The government is planning to link the Athi River Export Processing Zone (EPZ) to the standard gauge railway (SGR) line in a Sh3.7 billion public-private partnership project.
The mega project will comprise a railway siding, layby to accommodate 10 trucks, a 450 square-metre go-down, a two-storey office block and a parking lot for 30 small vehicles.
It is hoped that the project which will take 24 months to complete will help attract local and international investors.
Two cargo trains will be made available to transport raw materials into the zone and finished products to the port of Mombasa.
The National Social Security Fund (NSSF), alongside other entities, are expected to fund the project.
During a site visit on Monday, Cabinet Secretaries Kipchumba Murkomen (Road, Transport and Public Works), Moses Kuria (Trade and Industry), and Florence Bore (Labour and Social Protection) underscored the importance of improving Kenya’s competitiveness by cutting production costs.
Mr Kuria said the government is rooting for more investors that will create at least four million jobs annually.
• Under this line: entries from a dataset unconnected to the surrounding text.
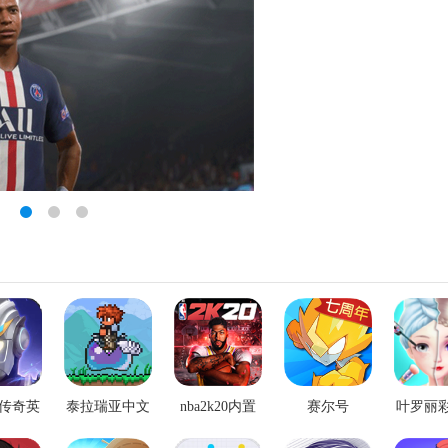
传奇英
泰拉瑞亚中文
nba2k20内置
赛尔号
叶罗丽
版内购
免费版
作弊菜单最新
主无广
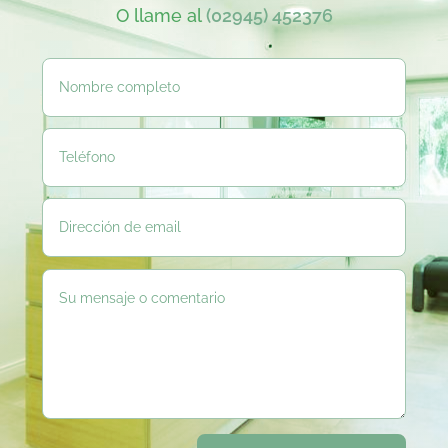
O llame al
(02945) 452376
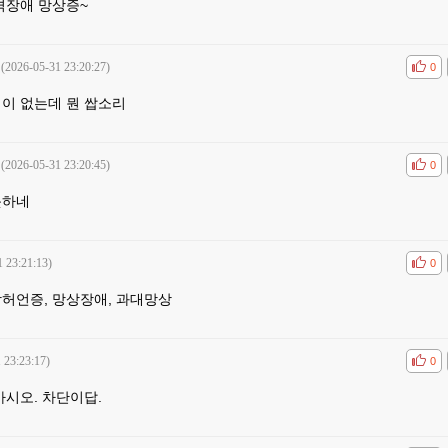
격장애 망상증~
(2026-05-31 23:20:27)
공감
비공
0
적이 없는데 뭔 쌉소리
(2026-05-31 23:20:45)
공감
비공
0
못하네
1 23:21:13)
공감
비공
0
상허언증, 망상장애, 과대망상
 23:23:17)
공감
비공
0
마시오. 차단이답.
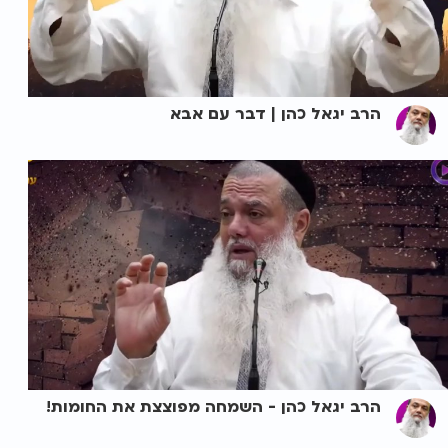
הרב יגאל כהן | דבר עם אבא
הרב יגאל כהן - השמחה מפוצצת את החומות!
“The Kenya Kwanza government wants more investors to set up companies in the controlled zones and enjoy the incentives. We expect to create more jobs in the garment industry. Kenya will fight for a niche in the global apparel market,” Mr Kuria said, adding that the government will ensure a steady water supply and bargain for incentives on electricity billing for the investors.
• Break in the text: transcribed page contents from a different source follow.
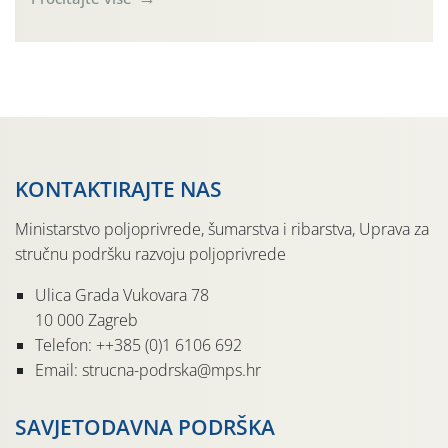
Simptome plamenjače vinove loze (Plasmoparas
viticola) vidljivi su na zapercima i vršnom mladom lišću.
Kako bi i dalje održali zdravu lisnu masu u zaštiti je
moguće […]
KONTAKTIRAJTE NAS
Ministarstvo poljoprivrede, šumarstva i ribarstva, Uprava za
stručnu podršku razvoju poljoprivrede
Ulica Grada Vukovara 78
10 000 Zagreb
Telefon: ++385 (0)1 6106 692
Email: strucna-podrska@mps.hr
SAVJETODAVNA PODRŠKA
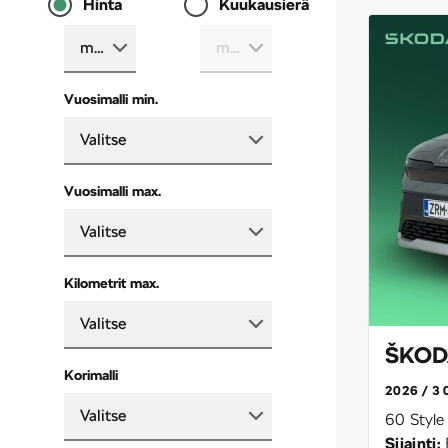
Hinta
Kuukausierä
max.
max.
Vuosimalli min.
Valitse
Vuosimalli max.
Valitse
Kilometrit max.
Valitse
ŠKODA
Korimalli
2026
3 
Valitse
60 Style
Sijainti:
He further said that his ministry will establish eight more EPZ flagship centres across the county to offload the demand that will be occasioned by the great need for space within the facility in Athi River.
“We have many investors who are willing to set up in our country. The eight flagship zones will take demand pressure off the Athi River EPZ and create two million jobs each annually,” Mr Kuria added.
Mr Murkomen said the government is seeking to partner with the private sector to build infrastructure projects.
“Usage of the railway to move goods will significantly reduce the cost of transportation.
“This project will be one facet towards boosting manufacturing which will guarantee more exports, especially in the clothing industry,” he said.
He added that the reason why the country is struggling with low foreign exchange reserves is lack of enough locally produced goods for export.
Ms Bore said the higher NSSF monthly contributions will act as the ministry’s launching pad to partner with other government departments to establish projects with maximum returns for the pension fund.
The Athi River EPZ boasts of more than 18 companies in garment manufacturing, pharmaceuticals and agribusiness occupying 70 per cent of the expansive land with a workforce of 18,000.